Background: I want to structure the services of my app in such a way that

  • Other modules depend only on interface, never implementation
  • I can't swap implementations for unit testing

Below is my first cut at the general service pattern. Anything look bad? Anything that could be done better/more idiomatically?

Specific comments on question:

  • Is the right place for helper fns like authenticate simply in the file somewhere, non-public, as below? I felt this was not ideal - I wanted to put it in the impl MarketDataService block but that's not allowed.

  • Is either of the two "new" patterns below better than the other? Note: I do intend to use dynamic dispatch for service access (this will not have any performance impact in the app; service calls are sparse).

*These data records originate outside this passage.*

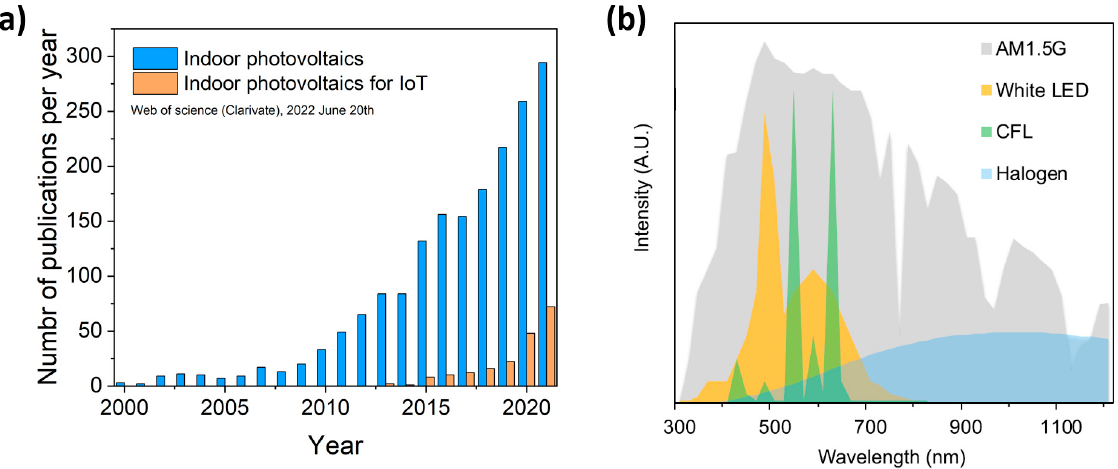
Figure 1. ( a ) Recent bibliography on indoor photovoltaics and on indoor photovoltaics claiming applications for IoT. Data extracted from Web of Science (Clarivate) in July 2022; ( b ) Normalized irradiance of light sources including standard solar spectrum (AM1.5G), white LED, compact fluorescent lamps (CFL), and halogen source. Reprinted from reference [31], with permission from Elsevier.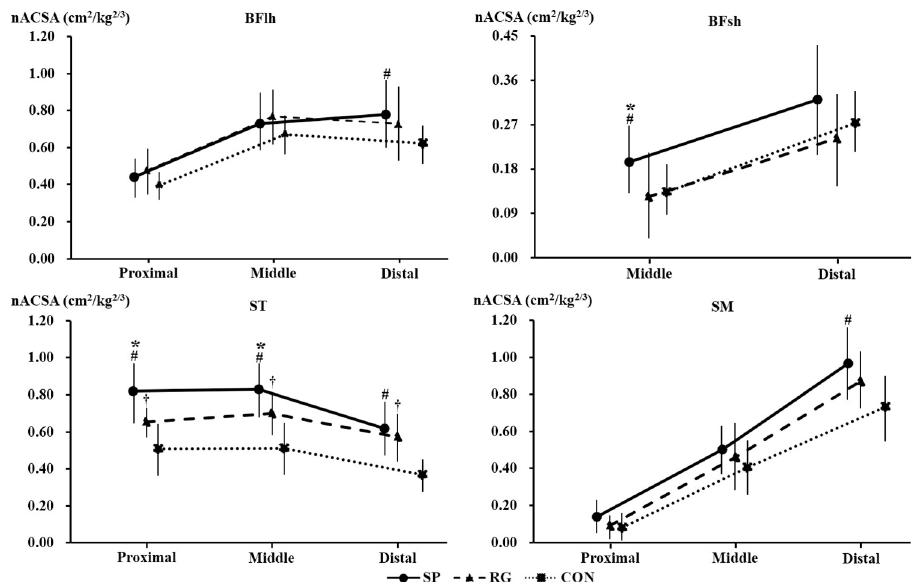
Fig 4. The normalized anatomical cross-sectional area in each region of the biceps femoris long head (BFlh), the biceps femoris short head (BFsh), the semitendinosus (ST), and the semimembranosus (SM) in the sprinters (SP), rugby players (RG), and non-athletes (CON). � Significant difference between the sprinters and the rugby players. #Significant difference between the sprinters and the non-athletes. †Significant difference between the rugby players and the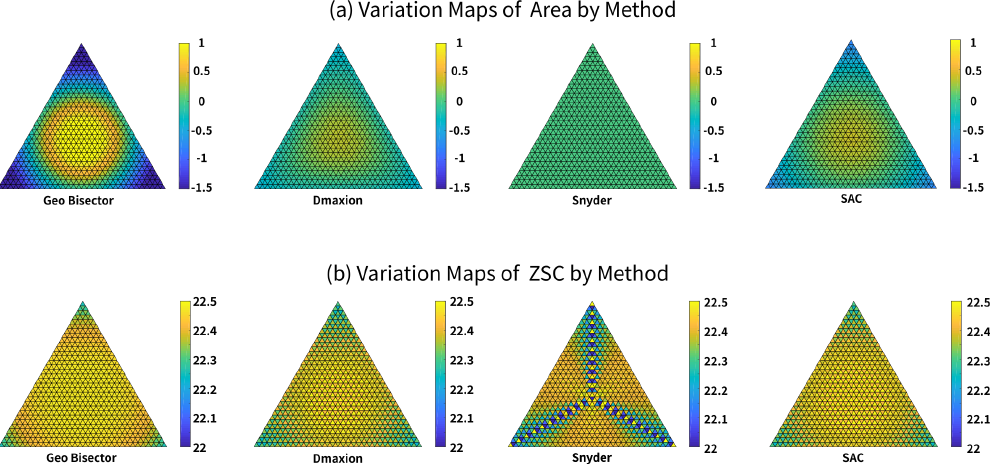
Figure 24. Maps of the spatial variation in the area and ZSC measurements for the Geo Bisector, Snyder, Dymaxion, and SAC methods for the tetrahedron and 4-fold density ratio.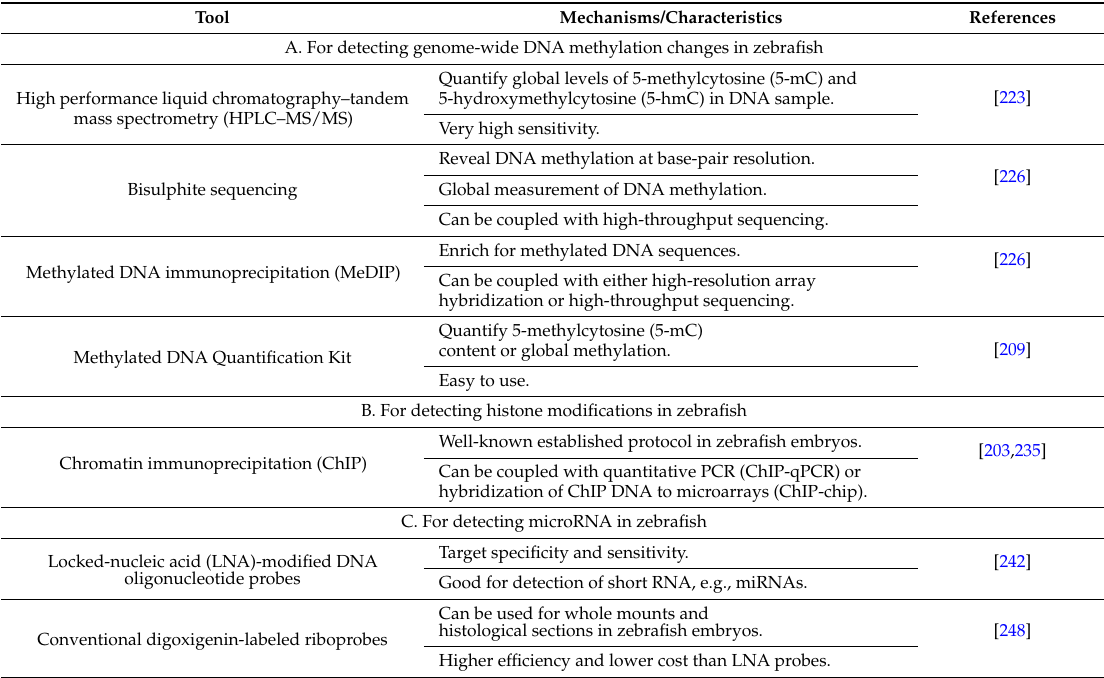
Table 1. A summary of tools for analyzing epigenetic changes in zebrafish, including those for detecting genome-wide DNA methylation changes, histone modification changes as well as miRNA expression.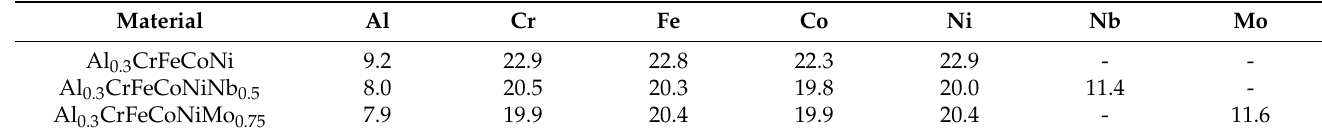
Table 4. Chemical composition of the HVOF-sprayed coatings in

  • Is my init mechanism sound? I don't want to do the init (websocket connection) on new because... it's poor style in OO due to the difficulty of properly handling errors in object construction. But, thinking now, this is not OO, new is just another fn that can return anything - should I do the init in new instead?

Thanks in advance.

pub trait MarketDataService {
    fn new(access_token: String) -> Self;
    fn new2<T: MarketDataService>(access_token: String) -> T;
    fn init(&mut self, symbols: Vec<String>) -> Result<(), String>;
    fn subscribe(&mut self) -> Result<(), String>;
    fn unsubscribe(&mut self) -> Result<(), String>;
}

struct MarketData {
    access_token: String,
    socket: Option<WebSocket<MaybeTlsStream<TcpStream>>>,
}

#[derive(Deserialize)]
struct AuthResponse {
    stream: Stream,
}

#[derive(Deserialize)]
struct Stream {
    sessionid: String,
}

impl MarketData {}

impl MarketDataService for MarketData {
    fn new(access_token: String) -> Self {
        Self {
            access_token,
            socket: None,
        }
    }

    fn new2<T: MarketDataService>(access_token: String) -> T {
        T::new(access_token)
    }

    fn init(&mut self, symbols: Vec<String>) -> Result<(), String> {
        let response = authenticate(&self.access_token).unwrap();
        let session_id = &response.stream.sessionid;
        let symbols_json = serde_json::to_string(&symbols).unwrap();

        // Connect to websocket, spawn a thread to read & send to subscribers...
    }

    fn subscribe(&mut self) -> Result<(), String> {
        Ok(())
    }

    fn unsubscribe(&mut self) -> Result<(), String> {
        Ok(())
    }
}

fn authenticate(access_token: &str) -> reqwest::Result<AuthResponse> {
    reqwest::blocking::Client::new() ...
}

One update: I realized that this style of factory method (new) won't work as then we lose trait object status. So I moved that to a standalone fn:

pub fn new(access_token: String) -> Box<dyn MarketDataService> {
    Box::new(MarketData {
        access_token,
        socket: None,
    })
}

There's nothing magic about new, yes, though if you're doing something semantically more interesting than just allocation and setting fields you might want a more descriptive name, here maybe connect works?

As you've discovered, there's no reason to put the factory in the trait unless it's getting to be used in generic code, especially as different implementations are likely to need different arguments.

Having your objects created by an inherent function of the type or a free function is more about discoverability and design than anything else, but there's a convention that it's inherent. You might decide that the public API only exposes the trait, though, in which case you need to use the free function.

When you're unit testing, you might want to use Mockall — Rust testing library // Lib.rs

2 Likes

This topic was automatically closed 90 days after the last reply. We invite you to open a new topic if you have further questions or comments.